From the Guidelines
Moderate ST segment depression on an electrocardiogram (EKG) is a significant finding that suggests myocardial ischemia and requires prompt medical evaluation, as it is associated with a high risk of death at 6 months, with the degree of ST depression showing a strong relationship to outcome. This finding is crucial, especially if accompanied by chest pain, shortness of breath, or other cardiac symptoms, as it could indicate coronary artery disease or an ongoing heart attack 1. The management of such patients typically includes aspirin (325mg chewed immediately), rest, oxygen if needed, and possibly nitroglycerin (0.4mg sublingual) for chest pain. Further management depends on the clinical context and may include blood tests for cardiac enzymes, additional cardiac imaging, and possibly cardiac catheterization.
Key Considerations
- The depth of ST depression suggests significant ischemia that shouldn't be ignored, even in the absence of symptoms.
- The presence of ST depression on the presenting ECG portends the highest risk of death at 6 months, according to the 2012 ACCF/AHA focused update incorporated into the ACCF/AHA 2007 guidelines for the management of patients with unstable angina/non-st-elevation myocardial infarction 1.
- Dynamic risk modeling, which accounts for the evolution of risk as patients pass through their disease process, is a new frontier in modeling that may provide more sophisticated, adaptive, and individually predictive modeling of risk in the future.
Clinical Implications
- Patients with moderate ST segment depression should undergo thorough cardiac evaluation to determine the underlying cause and appropriate treatment strategy, which might include medications, lifestyle changes, or interventional procedures.
- Renal impairment, recognized as an additional high-risk feature in patients with acute coronary syndrome (ACS), should be considered in the management of these patients, as it is associated with increased bleeding risks, higher rates of heart failure and arrhythmias, and may not enjoy the same magnitude of benefit with some therapies observed in patients with normal renal function 1.
- The use of newer, more aggressive therapies such as low-molecular-weight heparin (LMWH), platelet GP IIb/IIIa inhibition, and an invasive strategy may be beneficial in patients with unstable angina/non-ST-elevation myocardial infarction (UA/NSTEMI), particularly those with increasing risk score 1.
From the Research
Significance of Moderate ST Segment Depression on an EKG
- Moderate ST segment depression on an electrocardiogram (EKG) is a significant finding that can indicate acute coronary syndromes (ACS), including non-ST-segment elevation myocardial infarction (NSTEMI) and unstable angina 2, 3, 4, 5, 6.
- ST segment depression is typically seen in patients with subendocardial ischemia secondary to subocclusion of the epicardial artery, distal embolization to small arteries, or supply/demand mismatch 3.
- The EKG should be read along with the clinical assessment of the patient, and comparison to previous EKGs and subsequent EKGs can add to the diagnosis and interpretation in difficult cases 3.
- Moderate ST segment depression can also be secondary to nonischemic etiologies, such as left ventricular hypertrophy, cardiomyopathies, and digitalis therapy 5.

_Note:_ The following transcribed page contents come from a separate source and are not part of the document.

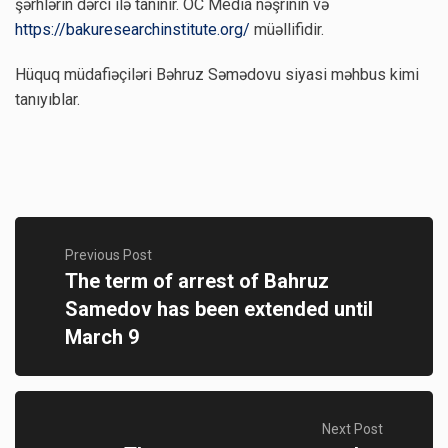
şərhlərin dərci ilə tanınır. OC Media nəşrinin və
https://bakuresearchinstitute.org/
müəllifidir.
Hüquq müdafiəçiləri Bəhruz Səmədovu siyasi məhbus kimi
tanıyıblar.
Previous Post
The term of arrest of Bahruz
Samedov has been extended until
March 9
Next Post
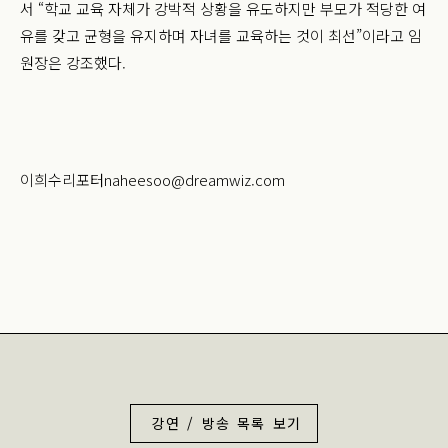
서 “학교 교육 자체가 강박적 상황을 유도하지만 부모가 적당한 여
유를 갖고 균형을 유지하며 자녀를 교육하는 것이 최선”이라고 임
원장은 강조했다.
이희수리포터naheesoo@dreamwiz.com
강연 / 방송 목록 보기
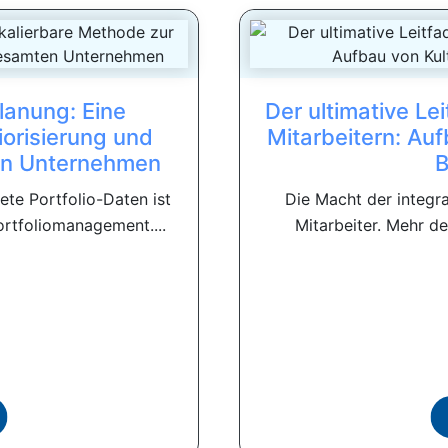
anung: Eine
Der ultimative L
iorisierung und
Mitarbeitern: Auf
ten Unternehmen
B
ete Portfolio-Daten ist
Die Macht der integr
ortfoliomanagement....
Mitarbeiter. Mehr de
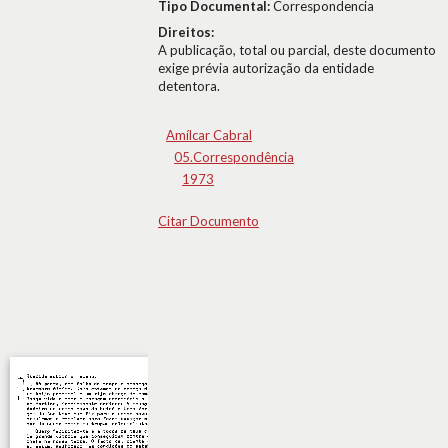
Tipo Documental:
Correspondencia
Direitos:
A publicação, total ou parcial, deste documento
exige prévia autorização da entidade
detentora.
Amílcar Cabral
05.Correspondência
1973
Citar Documento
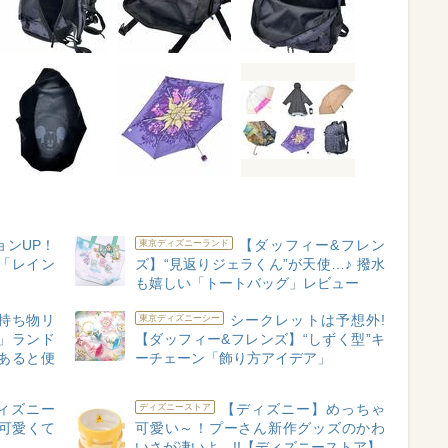
ョンUP！
【ダッフィー&フレン
東京ディズニーランド
「レイン
ズ】“見返りジェラくん”が天使…♪ 撥水
も嬉しい「トートバッグ」レビュー
持ち物リ
シークレットは予想外!
東京ディズニーシー
」ランド
【ダッフィー&フレンズ】“しずく型”キ
あると便
ーチェーン「飾り方アイデア」
ィズニー
【ディズニー】めっちゃ
ディズニーストア
可愛くて
可愛い～！プーさん新作グッズのかわ
いさが凄いよ…!!【ディズニーストア】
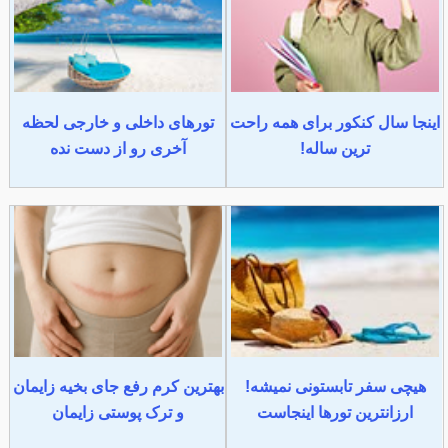
اینجا سال کنکور برای همه راحت
تورهای داخلی و خارجی لحظه
ترین ساله!
آخری رو از دست نده
هیچی سفر تابستونی نمیشه!
بهترین کرم رفع جای بخیه زایمان
ارزانترین تورها اینجاست
و ترک پوستی زایمان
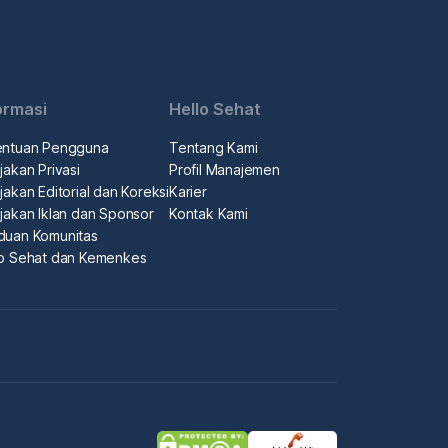
ormasi
Hello Sehat
entuan Pengguna
Tentang Kami
jakan Privasi
Profil Manajemen
jakan Editorial dan Koreksi
Karier
jakan Iklan dan Sponsor
Kontak Kami
duan Komunitas
lo Sehat dan Kemenkes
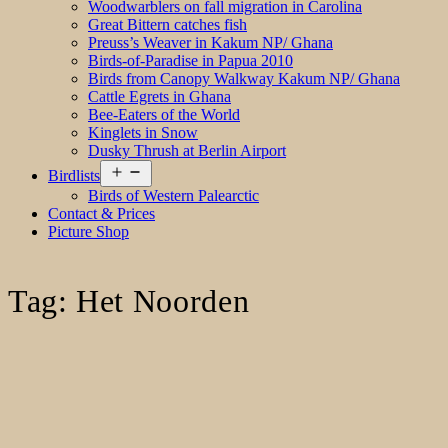
Woodwarblers on fall migration in Carolina
Great Bittern catches fish
Preuss’s Weaver in Kakum NP/ Ghana
Birds-of-Paradise in Papua 2010
Birds from Canopy Walkway Kakum NP/ Ghana
Cattle Egrets in Ghana
Bee-Eaters of the World
Kinglets in Snow
Dusky Thrush at Berlin Airport
Open
Birdlists
menu
Birds of Western Palearctic
Contact & Prices
Picture Shop
Tag:
Het Noorden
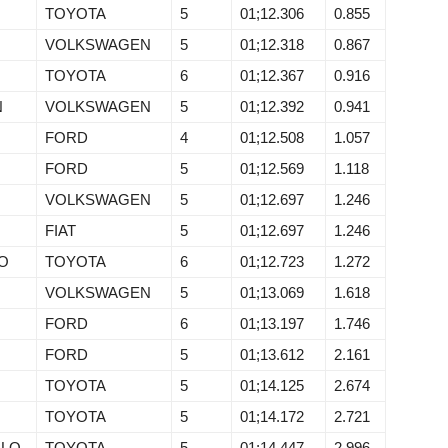
TOYOTA
5
01;12.306
0.855
VOLKSWAGEN
5
01;12.318
0.867
TOYOTA
6
01;12.367
0.916
N
VOLKSWAGEN
5
01;12.392
0.941
FORD
4
01;12.508
1.057
FORD
5
01;12.569
1.118
VOLKSWAGEN
5
01;12.697
1.246
FIAT
5
01;12.697
1.246
RO
TOYOTA
6
01;12.723
1.272
VOLKSWAGEN
5
01;13.069
1.618
FORD
6
01;13.197
1.746
FORD
5
01;13.612
2.161
TOYOTA
5
01;14.125
2.674
TOYOTA
5
01;14.172
2.721
LO
TOYOTA
5
01;14.447
2.996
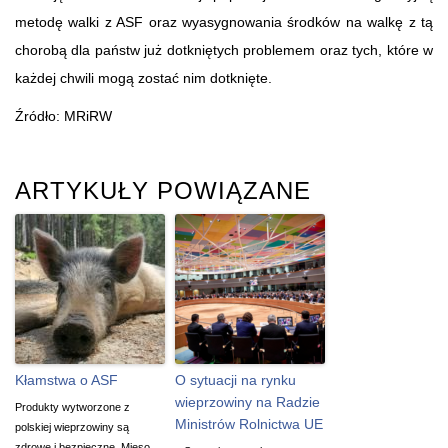
metodę walki z ASF oraz wyasygnowania środków na walkę z tą
chorobą dla państw już dotkniętych problemem oraz tych, które w
każdej chwili mogą zostać nim dotknięte.
Źródło: MRiRW
ARTYKUŁY POWIĄZANE
Kłamstwa o ASF
O sytuacji na rynku
wieprzowiny na Radzie
Produkty wytworzone z
Ministrów Rolnictwa UE
polskiej wieprzowiny są
zdrowe i bezpieczne. Mięso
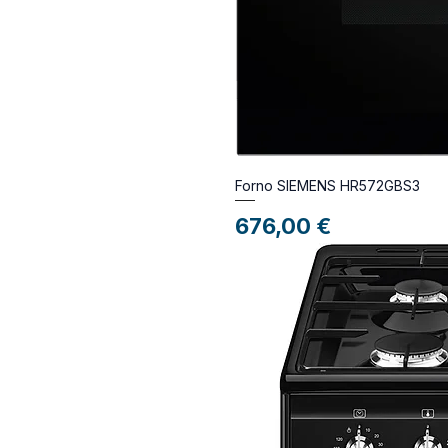
Forno SIEMENS HR572GBS3
Preço
676,00 €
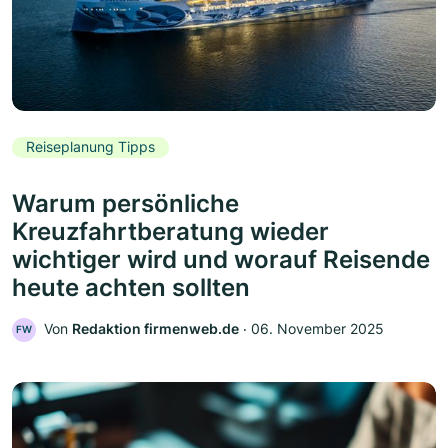
Reiseplanung Tipps
Warum persönliche
Kreuzfahrtberatung wieder
wichtiger wird und worauf Reisende
heute achten sollten
Von
Redaktion firmenweb.de
‧
06. November 2025
FW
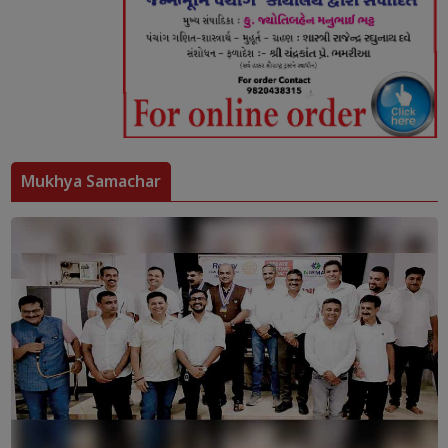
Mukhya Samachar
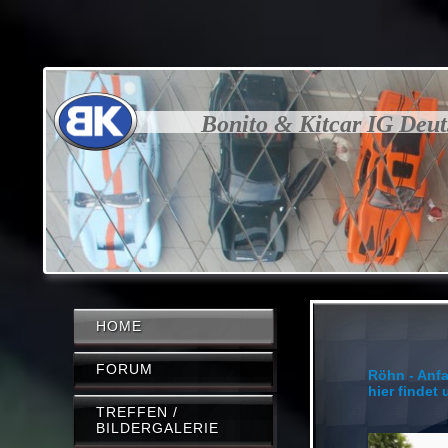
Bonito & Kitcar IG Deu
HOME
FORUM
Röhn - Anf
hier findet
TREFFEN /
BILDERGALERIE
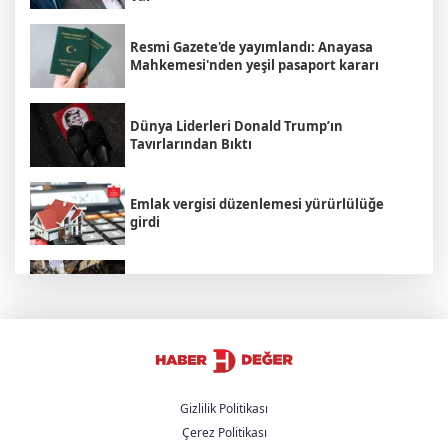
Resmi Gazete'de yayımlandı: Anayasa
Mahkemesi'nden yeşil pasaport kararı
Dünya Liderleri Donald Trump’ın
Tavırlarından Bıktı
Emlak vergisi düzenlemesi yürürlülüğe
girdi
İsrail Seçimleri Hakkında Bilmeniz Gereken
5 Şey
Cumhurbaşkanı Erdoğan suç duyurusunda
bulundu
Gizlilik Politikası
Çerez Politikası
Hamamböceği Partisi Zaferi: Hindistan'da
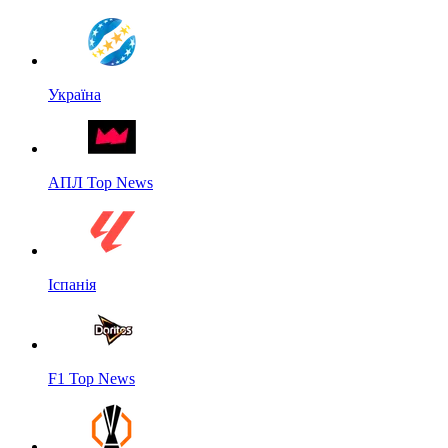
Україна
АПЛ Top News
Іспанія
F1 Top News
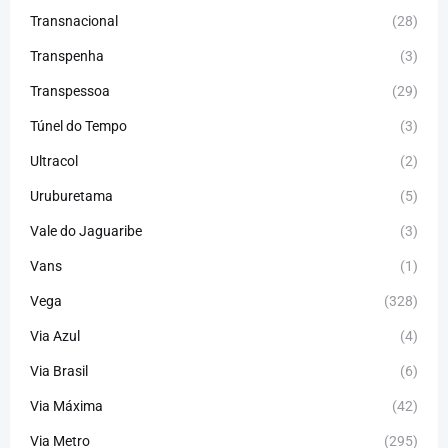
Transnacional
(28)
Transpenha
(3)
Transpessoa
(29)
Túnel do Tempo
(3)
Ultracol
(2)
Uruburetama
(5)
Vale do Jaguaribe
(3)
Vans
(1)
Vega
(328)
Via Azul
(4)
Via Brasil
(6)
Via Máxima
(42)
Via Metro
(295)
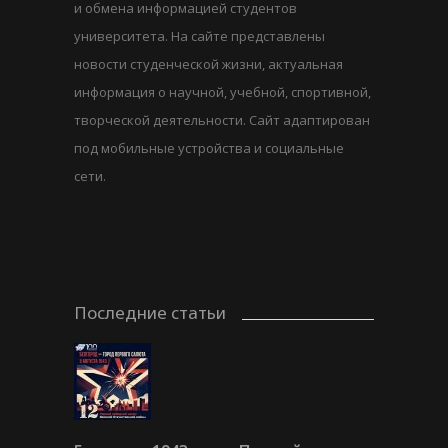
и обмена информацией студентов
университета. На сайте представлены
новости студенческой жизни, актуальная
информация о научной, учебной, спортивной,
творческой деятельности. Сайт адаптирован
под мобильные устройства и социальные
сети.
Последние статьи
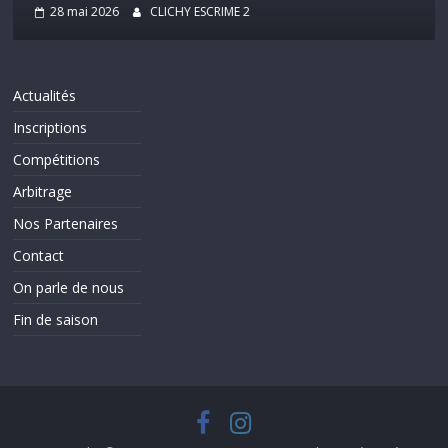
28 mai 2026
CLICHY ESCRIME 2
Actualités
Inscriptions
Compétitions
Arbitrage
Nos Partenaires
Contact
On parle de nous
Fin de saison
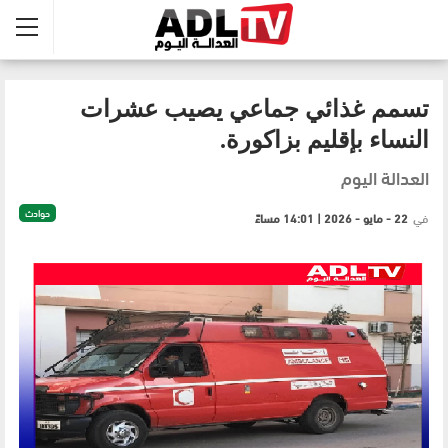
تسمم غذائي جماعي يصيب عشرات
النساء بإقليم بزاكورة.
العدالة اليوم
حوادث
في
22 - مايو - 2026 | 14:01 مساءً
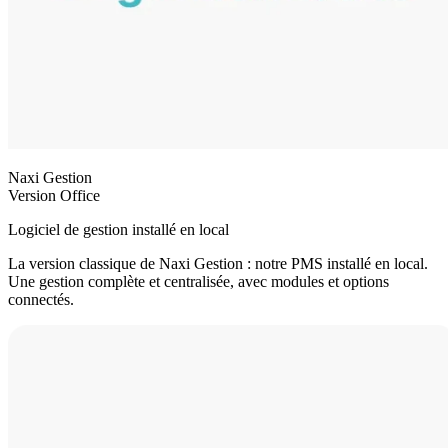
Naxi Gestion
Version Office
Logiciel de gestion installé en local
La version classique de Naxi Gestion : notre PMS installé en local.
Une gestion complète et centralisée, avec modules et options
connectés.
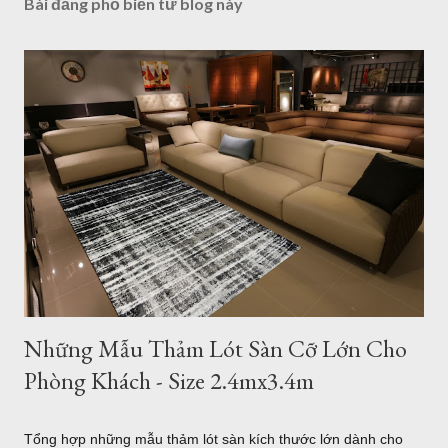
Bài đăng phổ biến từ blog này
Những Mẫu Thảm Lót Sàn Cỡ Lớn Cho
Phòng Khách - Size 2.4mx3.4m
Tổng hợp những mẫu thảm lót sàn kích thước lớn dành cho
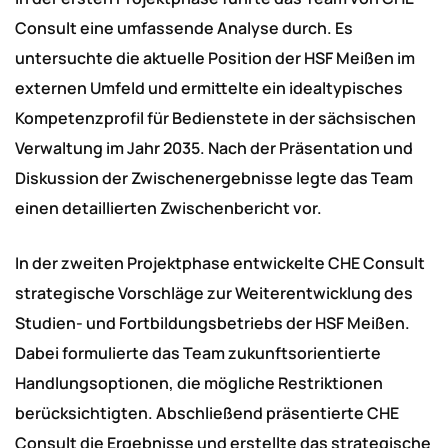
Consult eine umfassende Analyse durch. Es
untersuchte die aktuelle Position der HSF Meißen im
externen Umfeld und ermittelte ein idealtypisches
Kompetenzprofil für Bedienstete in der sächsischen
Verwaltung im Jahr 2035. Nach der Präsentation und
Diskussion der Zwischenergebnisse legte das Team
einen detaillierten Zwischenbericht vor.
In der zweiten Projektphase entwickelte CHE Consult
strategische Vorschläge zur Weiterentwicklung des
Studien- und Fortbildungsbetriebs der HSF Meißen.
Dabei formulierte das Team zukunftsorientierte
Handlungsoptionen, die mögliche Restriktionen
berücksichtigten. Abschließend präsentierte CHE
Consult die Ergebnisse und erstellte das strategische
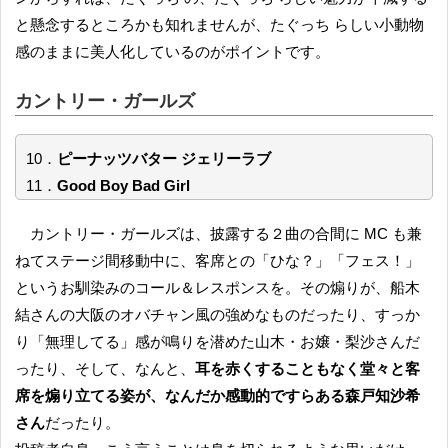
と懸念するところかも知れませんが、たぐっち らしい小動物
感のままに美人化しているのがポイントです。
カントリー・ガールズ
10．
ピーナッツバター ジェリーラブ
11．
Good Boy Bad Girl
カントリー・ガールズは、披露する２曲の合間に MC も兼
ねてステージ間移動中に、客席との「ひな？」「フェス！」
というお馴染みのコール＆レスポンスを。その煽りが、船木
結さんの大阪のオバチャン風の強めなものだったり、すっか
り「無理してる」感が鳴りを潜めた山木・お嬢・梨沙さんだ
ったり、そして、なんと、
耳を赤くすることもなく堂々と客
席を煽り立てる姿が、なんだか感動的ですらある森戸知沙希
さん
だったり。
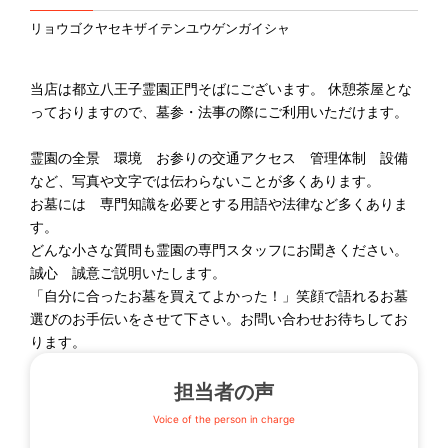
リョウゴクヤセキザイテンユウゲンガイシャ
当店は都立八王子霊園正門そばにございます。 休憩茶屋とな
っておりますので、墓参・法事の際にご利用いただけます。
霊園の全景 環境 お参りの交通アクセス 管理体制 設備
など、写真や文字では伝わらないことが多くあります。
お墓には 専門知識を必要とする用語や法律など多くありま
す。
どんな小さな質問も霊園の専門スタッフにお聞きください。
誠心 誠意ご説明いたします。
「自分に合ったお墓を買えてよかった！」笑顔で語れるお墓
選びのお手伝いをさせて下さい。お問い合わせお待ちしてお
ります。
担当者の声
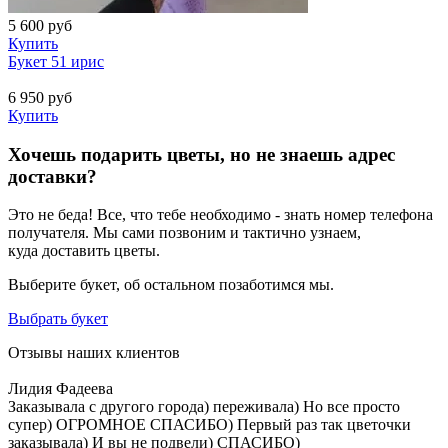
5 600
руб
Купить
Букет 51 ирис
6 950
руб
Купить
Хочешь подарить цветы, но не знаешь адрес
доставки?
Это не беда! Все, что тебе необходимо - знать номер телефона
получателя. Мы сами позвоним и тактично узнаем,
куда доставить цветы.
Выберите букет, об остальном позаботимся мы.
Выбрать букет
Отзывы наших клиентов
Лидия Фадеева
Заказывала с другого города) переживала) Но все просто
супер) ОГРОМНОЕ СПАСИБО) Первый раз так цветочки
заказывала) И вы не подвели) СПАСИБО)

- The significance of ST segment depression can be classified into different EKG patterns, including ST depression, negative T wave, and even normal EKG, which need to be better defined in future studies to correlate them with the severity and extent of ischemia 6.
Clinical Implications
- Patients with moderate ST segment depression should be evaluated for ACS, and elevated troponin levels without ST-segment elevation on EKG suggest non-ST-segment elevation ACS 2, 4.
- Coronary angiography with percutaneous or surgical revascularization is recommended for patients with ACS, including those with moderate ST segment depression 2, 4.
- Other important management considerations include initiation of dual antiplatelet therapy and parenteral anticoagulation, statin therapy, beta-blocker therapy, and sodium-glucose cotransporter-2 inhibitor therapy 4.